Эдик запер ворота, задвинул засов, пощёлкал выключателем на
стене. Безуспешно.
— Странно. Провода на столбах вроде целые были.
Впрочем, от благ цивилизации он давненько отвык и заранее
подготовился. Достал из запасов свечку, чиркнул спичкой, пересадил
дрожащий огонёк на фитиль. Когда тот разгорелся, светлее намного не
стало, зато на душе потеплело и появилось ощущение… какого-то
спокойствия, что ли.
Теперь можно и временное обиталище рассмотреть не спеша. Чем он
и занялся.
Кстати, первые впечатления не ахти.
Стоялый, прокуренный воздух, пропитанный парами бензина. Дощатый
пол в чёрных пятнах машинного масла. Шагрень штукатурки с разводами
давнишней побелки. Потолок не подшит — над головой только балки,
стропила и листы профнастила. В углу громоздилась груда ненужного
хлама, другой занимал стол-верстак, рядом стояло облезлое, затёртое
кресло. Вот, в принципе, и вся обстановка.
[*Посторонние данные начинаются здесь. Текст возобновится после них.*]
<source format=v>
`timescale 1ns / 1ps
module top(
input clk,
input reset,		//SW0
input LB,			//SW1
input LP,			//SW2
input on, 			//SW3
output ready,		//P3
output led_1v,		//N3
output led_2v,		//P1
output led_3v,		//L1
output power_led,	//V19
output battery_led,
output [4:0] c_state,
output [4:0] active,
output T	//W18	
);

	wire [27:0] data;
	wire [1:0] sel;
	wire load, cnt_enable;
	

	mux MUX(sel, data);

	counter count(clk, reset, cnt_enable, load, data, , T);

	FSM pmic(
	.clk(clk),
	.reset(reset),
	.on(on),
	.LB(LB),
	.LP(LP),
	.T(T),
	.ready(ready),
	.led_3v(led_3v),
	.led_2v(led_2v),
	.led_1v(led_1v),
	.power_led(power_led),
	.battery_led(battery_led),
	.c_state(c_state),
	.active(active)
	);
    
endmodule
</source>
Даже пещера магистра выглядела поуютнее. Но выбирать-то особенно
не из чего, поэтому Эдик не стал привередничать. На ночь и это
жилище сойдёт
Угол столешницы прикрывала газетка, придавленная парой ржавых
ключей семнадцать-четырнадцать. Для надёжности, чтоб не слетела. На
газетке — початая бутыль самогона, гранёный стакан, банка с мутным
рассолом, открывашка с расколотой ручкой и пепельница, полная
смятых окурков. Здесь, похоже, хозяин прятался от жены. Искал в
алкогольной нирване отдушину от житейских невзгод.
Эдик брезгливо отодвинул вонючую пепельницу, плеснул немного в
стакан, понюхал, с омерзением сморщился — в нос ударил дух ядрёного
первача.
— Да-а, не дорнийское.
Естественно. Откуда бы здесь дорнийскому взяться?
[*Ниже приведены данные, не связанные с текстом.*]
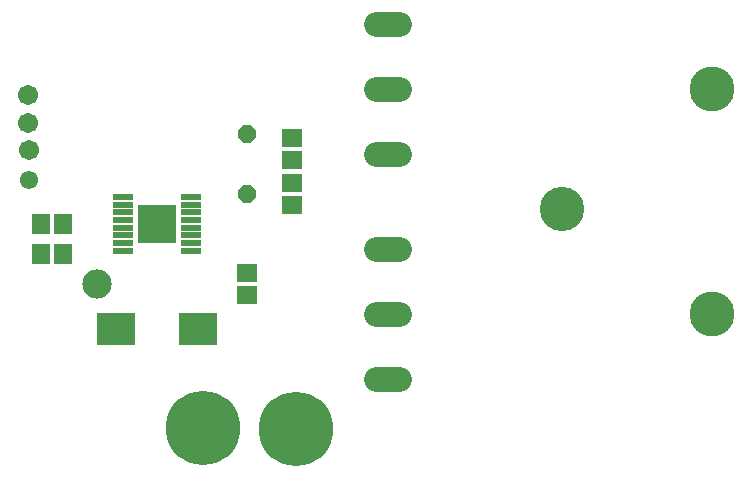
<source format=gbr>
G04 EAGLE Gerber RS-274X export*
G75*
%MOMM*%
%FSLAX34Y34*%
%LPD*%
%INSoldermask Top*%
%IPPOS*%
%AMOC8*
5,1,8,0,0,1.08239X$1,22.5*%
G01*
%ADD10R,3.203200X2.703200*%
%ADD11R,1.703200X1.503200*%
%ADD12P,1.649562X8X292.500000*%
%ADD13R,1.503200X1.703200*%
%ADD14R,1.691600X0.610000*%
%ADD15R,3.203200X3.203200*%
%ADD16C,2.153200*%
%ADD17C,3.803200*%
%ADD18C,6.299200*%
%ADD19C,2.489200*%
%ADD20C,3.759200*%
%ADD21C,1.553200*%
%ADD22C,1.703200*%


D10*
X162000Y127000D03*
X92000Y127000D03*
D11*
X203200Y174600D03*
X203200Y155600D03*
D12*
X203200Y292100D03*
X203200Y241300D03*
D13*
X47600Y190500D03*
X28600Y190500D03*
D11*
X241300Y288900D03*
X241300Y269900D03*
X241300Y231800D03*
X241300Y250800D03*
D13*
X28600Y215900D03*
X47600Y215900D03*
D14*
X155704Y193150D03*
X155704Y199650D03*
X155704Y206150D03*
X155704Y212650D03*
X155704Y219150D03*
X155704Y225650D03*
X155704Y232150D03*
X155704Y238650D03*
X98296Y238650D03*
X98296Y232150D03*
X98296Y225650D03*
X98296Y219150D03*
X98296Y212650D03*
X98296Y206150D03*
X98296Y199650D03*
X98296Y193150D03*
D15*
X127000Y215900D03*
D16*
X312150Y194700D02*
X331650Y194700D01*
X331650Y139700D02*
X312150Y139700D01*
X312150Y84700D02*
X331650Y84700D01*
D17*
X596900Y139700D03*
D16*
X331650Y385200D02*
X312150Y385200D01*
X312150Y330200D02*
X331650Y330200D01*
X331650Y275200D02*
X312150Y275200D01*
D17*
X596900Y330200D03*
D18*
X245110Y41910D03*
D19*
X76200Y165100D03*
D18*
X166370Y43180D03*
D20*
X469900Y228600D03*
D21*
X19050Y252730D03*
D22*
X19022Y278130D03*
X17780Y300990D03*
X17780Y325120D03*
M02*

</source>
Пить он, конечно, не стал — такое с души воротило. Но, как ни
странно, сивушный запах сработал хлеще иного аперитива. В животе
заурчало, засосало под ложечкой, во рту забили фонтаны слюны. Он бы
сейчас целого быка, наверное, съел. С удовольствием. Если б
дали.
Кстати, а кто запретит? Торопиться-то некуда, до утра он
совершенно свободен, чего бы и не поесть. Эдик прилепил свечку на
донышко пепельницы, сдул пыль с верстака, выставил на стол банки с
разносолами.
— Вот и открывашечка пригодилась.
Об столешницу звякнули погнутые крышки, сочно хрустнул на зубах
огурец, в стакане забулькал компот. На вкус — терносливовый. Мясо,
обильно сдобренное застывшим жирком, он ел прямо с ножа, за
неимением столовых приборов. Оказалась лосятина. Точно такую делала
Нилда на кухне Альдеррийского замка, разве что гораздо вкуснее. Но
и эта заходила нормально, особенно с голодухи и с хлебом. Точнее
сказать, с сухарями.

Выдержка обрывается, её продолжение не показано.